-- Document --

>>>

Pricing Assumptions:
 
WTI, Edmonton Light, Edmonton Synthetic, WCS Hardisty, Edmonton Condensate, Edmonton Butane and Alberta Spot Gas Price forecasts were based on the McDaniel January 1, 2010 price forecast.  PSC pricing is based on a $0.70/bbl premium to Edmonton synthetic. Transportation costs for bitumen, PSC and Butane were supplied by the JV Participants.
 
Oil Wells
 
As at December 31, 2009, we had an interest in 91 gross (31.9 net) SAGD well pairs; each SAGD well pair is comprised of one injection well and one production well. These well pairs are contained within the Long Lake SAGD operation.
 
Properties with No Attributed Reserves
 
The Long Lake leases comprise 27,600 hectares. Proved, probable and possible reserves have been assigned, in whole and in part, on 70 sections of these lands and 41 sections have no reserves assigned. Resources have been assigned to some of these 41 sections. We have a 35 percent working interest in all of these lands.
 
We also have a 35 percent working interest in an additional 295 sections of land, also in the Athabasca region. These lands, contained primarily within the Leismer and Cottonwood leases, have had no reserves assigned to them.
 
We do not expect any of the attributed reserves to expire within 2009. There are no work commitments associated with any of these lands.
 

 
- 69 -

 


 
Abandonment and Reclamation Costs
 
We have abandonment and reclamation liabilities relating primarily to SAGD Pilot facilities and wells, and facilities for the Upgrader and SAGD operation. The future commercial development will result in additional drilling and the construction of upgrading and resource facilities.

<<<

-- Records shown --
>>>

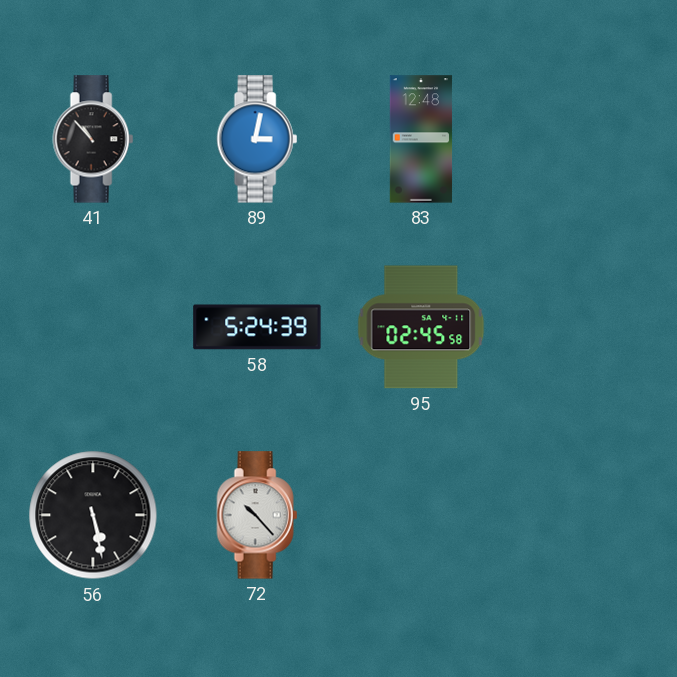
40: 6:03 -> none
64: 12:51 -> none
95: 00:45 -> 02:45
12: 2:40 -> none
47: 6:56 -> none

<<<
>>>

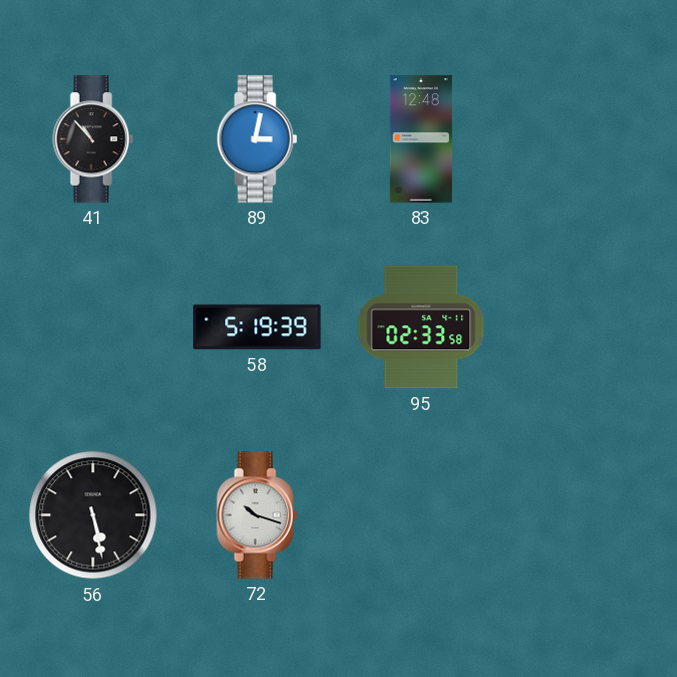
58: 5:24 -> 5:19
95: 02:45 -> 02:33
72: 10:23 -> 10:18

<<<
>>>

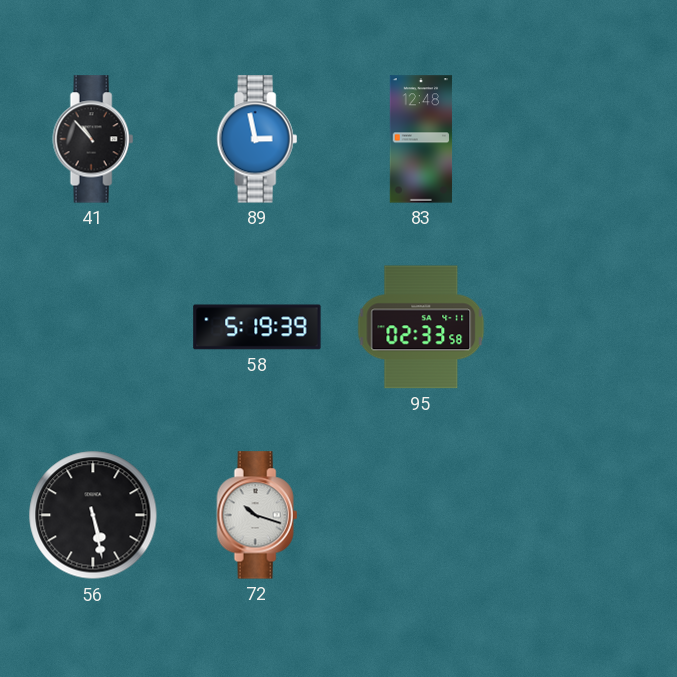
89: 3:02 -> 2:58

<<<

-- Problem --
Quote the reserves disclosure word for word, starting at "We also have" and ending at "any of these lands.".

-- Exercise result --
We also have a 35 percent working interest in an additional 295 sections of land, also in the Athabasca region. These lands, contained primarily within the Leismer and Cottonwood leases, have had no reserves assigned to them.
 
We do not expect any of the attributed reserves to expire within 2009. There are no work commitments associated with any of these lands.